Implement defense in depth for AI workloads:
- Run AI services in containers with read-only root filesystems.
- Drop all capabilities except those explicitly required (CAP_NET_BIND_SERVICE if you need port 80, nothing else).
- Use seccomp profiles to block dangerous syscalls like
execve()for processes that don't need them. - Set resource limits (CPU, memory, file descriptors) to contain runaway processes.
Disable features you don't use. If you're running Flowise, disable MCP stdio unless you have a specific, documented use case. Apply this principle broadly: every enabled feature is attack surface.
Test your patches. Flowise released a fix that didn't work. Before you mark a vulnerability as remediated, verify the control actually prevents exploitation. Run the proof-of-concept. Try to bypass your own validation. If you can't test safely in production, spin up a staging environment that mirrors your production architecture.
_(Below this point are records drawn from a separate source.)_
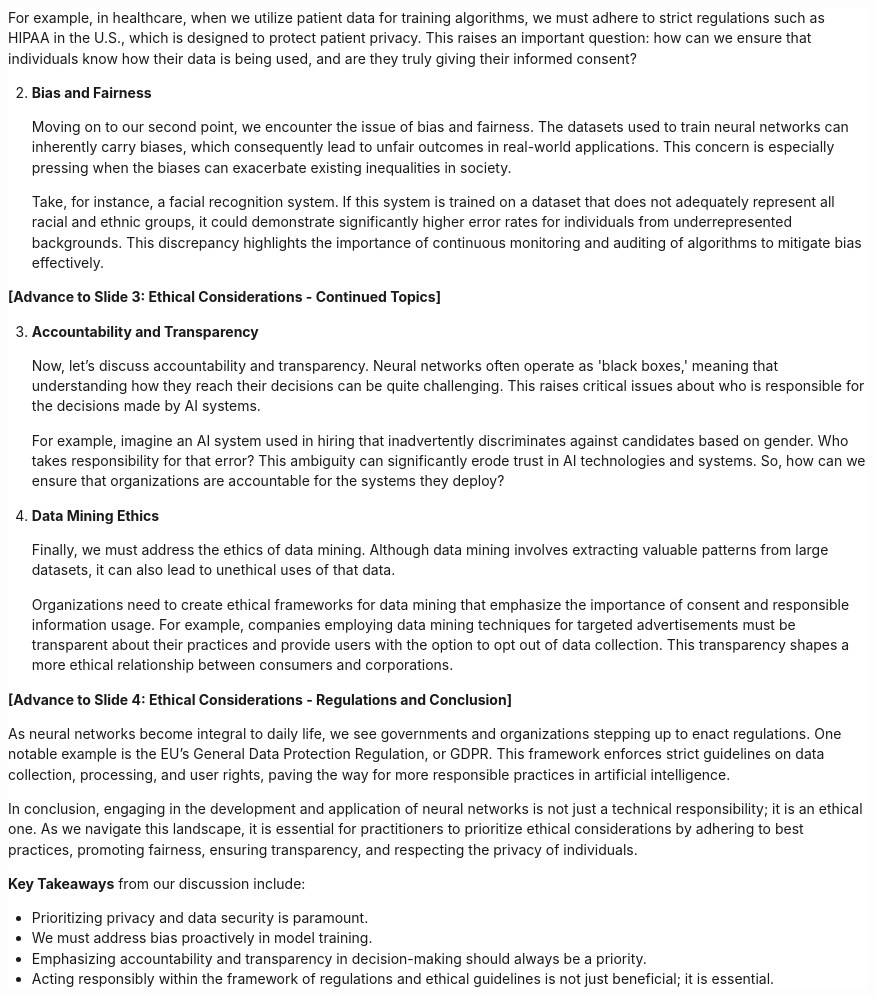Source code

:    For example, in healthcare, when we utilize patient data for training algorithms, we must adhere to strict regulations such as HIPAA in the U.S., which is designed to protect patient privacy. This raises an important question: how can we ensure that individuals know how their data is being used, and are they truly giving their informed consent?

2. **Bias and Fairness**

   Moving on to our second point, we encounter the issue of bias and fairness. The datasets used to train neural networks can inherently carry biases, which consequently lead to unfair outcomes in real-world applications. This concern is especially pressing when the biases can exacerbate existing inequalities in society.

   Take, for instance, a facial recognition system. If this system is trained on a dataset that does not adequately represent all racial and ethnic groups, it could demonstrate significantly higher error rates for individuals from underrepresented backgrounds. This discrepancy highlights the importance of continuous monitoring and auditing of algorithms to mitigate bias effectively.

**[Advance to Slide 3: Ethical Considerations - Continued Topics]**

3. **Accountability and Transparency**

   Now, let’s discuss accountability and transparency. Neural networks often operate as 'black boxes,' meaning that understanding how they reach their decisions can be quite challenging. This raises critical issues about who is responsible for the decisions made by AI systems. 

   For example, imagine an AI system used in hiring that inadvertently discriminates against candidates based on gender. Who takes responsibility for that error? This ambiguity can significantly erode trust in AI technologies and systems. So, how can we ensure that organizations are accountable for the systems they deploy?

4. **Data Mining Ethics**

   Finally, we must address the ethics of data mining. Although data mining involves extracting valuable patterns from large datasets, it can also lead to unethical uses of that data. 

   Organizations need to create ethical frameworks for data mining that emphasize the importance of consent and responsible information usage. For example, companies employing data mining techniques for targeted advertisements must be transparent about their practices and provide users with the option to opt out of data collection. This transparency shapes a more ethical relationship between consumers and corporations.

**[Advance to Slide 4: Ethical Considerations - Regulations and Conclusion]**

As neural networks become integral to daily life, we see governments and organizations stepping up to enact regulations. One notable example is the EU’s General Data Protection Regulation, or GDPR. This framework enforces strict guidelines on data collection, processing, and user rights, paving the way for more responsible practices in artificial intelligence.

In conclusion, engaging in the development and application of neural networks is not just a technical responsibility; it is an ethical one. As we navigate this landscape, it is essential for practitioners to prioritize ethical considerations by adhering to best practices, promoting fairness, ensuring transparency, and respecting the privacy of individuals.

**Key Takeaways** from our discussion include:
- Prioritizing privacy and data security is paramount.
- We must address bias proactively in model training.
- Emphasizing accountability and transparency in decision-making should always be a priority.
- Acting responsibly within the framework of regulations and ethical guidelines is not just beneficial; it is essential.
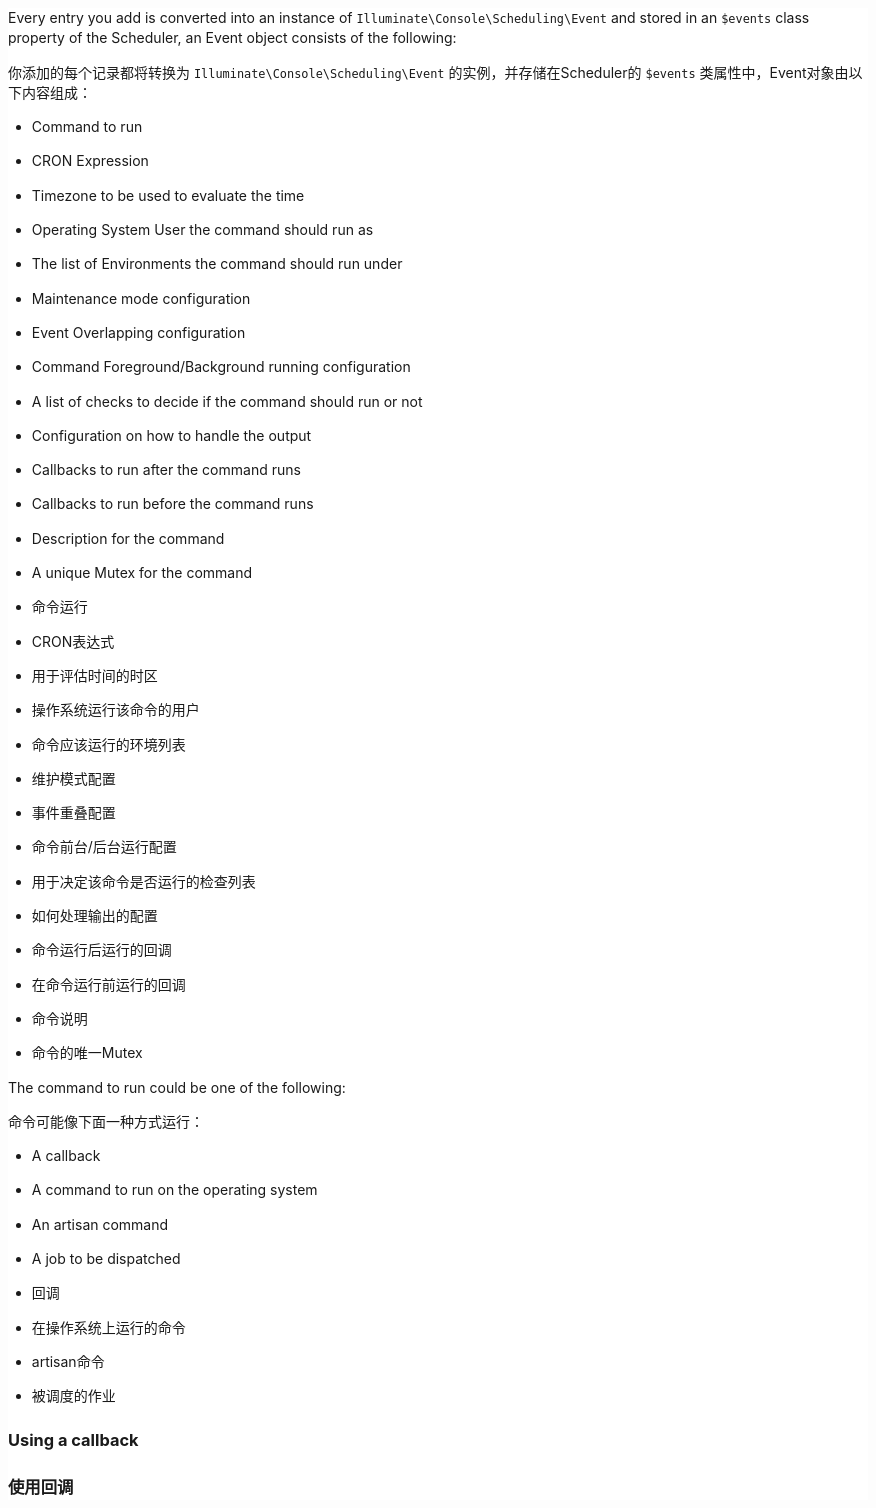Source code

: Every entry you add is converted into an instance of `Illuminate\Console\Scheduling\Event` and stored in an `$events` class property of the Scheduler, an Event object consists of the following:

你添加的每个记录都将转换为 `Illuminate\Console\Scheduling\Event` 的实例，并存储在Scheduler的 `$events` 类属性中，Event对象由以下内容组成：

- Command to run
- CRON Expression
- Timezone to be used to evaluate the time
- Operating System User the command should run as
- The list of Environments the command should run under
- Maintenance mode configuration
- Event Overlapping configuration
- Command Foreground/Background running configuration
- A list of checks to decide if the command should run or not
- Configuration on how to handle the output
- Callbacks to run after the command runs
- Callbacks to run before the command runs
- Description for the command
- A unique Mutex for the command

- 命令运行
- CRON表达式
- 用于评估时间的时区
- 操作系统运行该命令的用户
- 命令应该运行的环境列表
- 维护模式配置
- 事件重叠配置
- 命令前台/后台运行配置
- 用于决定该命令是否运行的检查列表
- 如何处理输出的配置
- 命令运行后运行的回调
- 在命令运行前运行的回调
- 命令说明
- 命令的唯一Mutex

The command to run could be one of the following:

命令可能像下面一种方式运行：

- A callback
- A command to run on the operating system
- An artisan command
- A job to be dispatched

- 回调
- 在操作系统上运行的命令
- artisan命令
- 被调度的作业

### Using a callback

### 使用回调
Plan for privilege escalation. Assume every RCE will eventually succeed. Design your infrastructure so that compromising one component doesn't grant access to everything else. Network segmentation, separate credentials for each service, monitoring for lateral movement.
The Flowise incident demonstrates why "shift left" isn't enough. You also need to shift down—into the infrastructure layer where you can enforce controls that survive application-level bypasses. Input validation is hygiene, not a security boundary. Your architecture must assume it will fail.